Mais surtout, au second étage, seule dans la chambre qu’elle occupe, je vis, je vis la Vierge de fer.

C’est une sorte de bonne femme, plus grande que nature, ayant, grossièrement, la forme d’une religieuse. L’aspect est lourd, massif ; la tête, énorme. Par devant, au milieu, la Vierge s’ouvre ainsi qu’un placard à deux battants. Et l’on aperçoit ceci : Le fond de la statue, où l’on appliquait le condamné, est lisse. Mais, à l’intérieur de chaque battant, à hauteur de poitrine, se hérissent cinq pointes de fer bien espacées, cinq flèches fines et pointues, longues de trente centimètres. Et aussi, dans la tête, à hauteur des yeux, deux aiguilles semblables jaillissent.

Et l’on refermait les deux battants, doucement.

Puis, après quelques minutes, sous la robe de la Vierge, une trappe bâillait. Et le mort, lacéré en morceaux, tombait dans un abîme où le recueillaient des lames de couteau placées en travers.

Oh ! l’horrible Vierge ! Je la contemplais en frissonnant. Et, quand, sorti de cet enfer, j’eus gagné la grande cour, d’où l’on domine l’antique cité allemande, la plus curieuse ville qui soit peut-être, je ne pensais qu’à elle, la terrifiante Vierge, qui, durant tout le moyen âge, pesa sur ces maisons, versant l’épouvante par ces rues étroites qui dégringolent du vieux château vers les vieilles tours crénelées des fortifications.

Une vision s’imposait à moi, évocation de supplice où s’accomplissait l’innommable mariage d’un homme et de la Vierge. La Vierge ouvrait ses flancs pour le grand baiser de mort, épousée impudique qui s’offrait à la possession. Et l’homme entrait en elle. Et c’était un moment de solennité affolante et d’angoisse atroce, la minute où agonisait l’homme en souffrances inconnues, tandis que le monstre souriait de son très gros visage impassible.

Une heure s’écoula. Je m’assis sur un banc. La chaleur était accablante. Je m’assoupis. Et j’eus ce rêve, où ma vision tentait de se réaliser.

Le bourreau m’amena dans la chambre de la Vierge et me dit :

— Voilà ta femme. Elle est prête : entre en elle. Je reviendrai quand tout sera consommé.

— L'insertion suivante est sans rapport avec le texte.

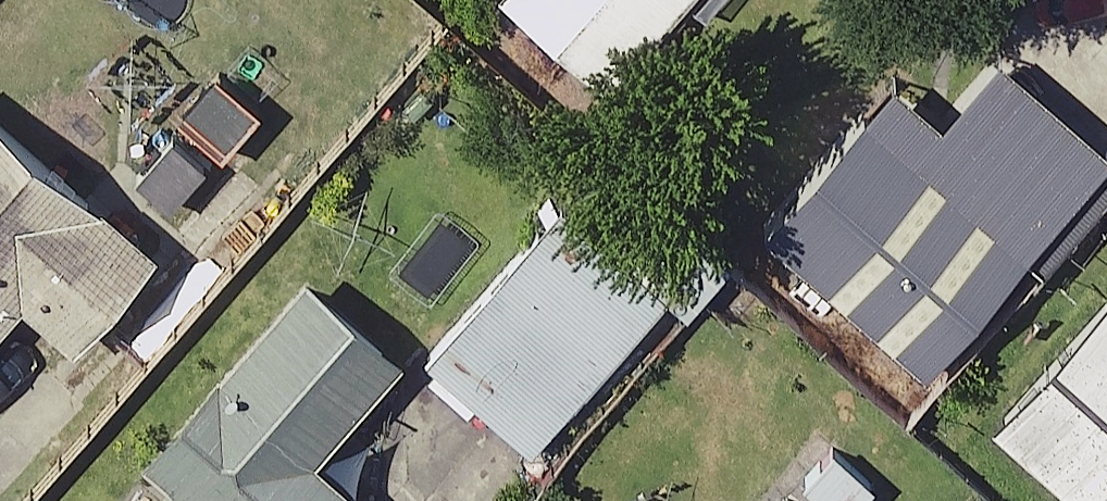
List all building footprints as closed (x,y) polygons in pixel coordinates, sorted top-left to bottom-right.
[(614,87),(691,0),(515,0),(614,87)] [(1074,37),(972,153),(1065,235),(1106,187),(1106,66),(1074,37)] [(0,105),(0,334),(31,299),(85,347),(168,253),(0,105)] [(566,202),(430,356),(536,449),(672,295),(566,202)] [(318,454),(409,351),(314,267),(150,452),(182,480),(163,500),(371,500),(318,454)] [(992,427),(1077,500),(1106,500),(1106,298),(992,427)] [(489,431),(428,500),(513,500),(538,474),(489,431)] [(838,450),(810,482),(831,500),(863,500),(877,485),(838,450)]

Il nous laissa seuls. Les mains liées, à genoux, je tremblais de peur. Mais la Vierge, s’animant, vint vers moi, défit mes liens et me serra contre elle en ses bras puissants, et elle prononçait tout bas, d’une voix étrangement douce :

— Ne crains rien, petit, ne crains rien : je ne te ferai pas de mal.

Comme je me rassurais, elle parla :

— Écoute, enfant, écoute l’histoire de mon âme… oui, de mon âme. Tu comprendras. Je suis fille des hommes, conçue et engendrée par eux pour déchirer la chair vivante de leurs ennemis. En ce temps-là, j’étais, et longtemps encore je fus de la matière brute, du fer aveugle, et sourd, et insensible.

J’ai su depuis que des centaines de pauvres créatures avaient été dévorées par moi. Et ce sont d’éternels remords. Oh ! la vilaine race qui me fit bourreau, qui me fit machine à torturer ! La chambre retentissait de hurlements, le malheureux se débattait. Penses-tu à son épouvante, à ses yeux éperdus quand on le jetait en moi et que les poignards de mes entrailles venaient vers lui, venaient vers lui ! Je l’engloutissais, j’étouffais ses cris, moi, l’implacable bête. Et nul ne savait le drame infernal qui se passait en mes flancs.

Alors, miracle inouï, insensiblement, au cours des années, de supplice en supplice, un phénomène s’est produit. Écoute bien, enfant, ce que je vais te dire : La douleur humaine était tellement forte que, peu à peu, elle se résolut chez moi en éclairs de conscience. Et, un jour, j’ai été. Comprends-tu ? Comprends-tu ? Mon corps est né de la haine des hommes, et mon âme, de leur douleur. Oui, comme à chacune de mes pointes restaient des lambeaux de chair saignante, il restait aussi dans le mystère de mon être des parcelles d’âme misérable, et ces parcelles créèrent mon âme.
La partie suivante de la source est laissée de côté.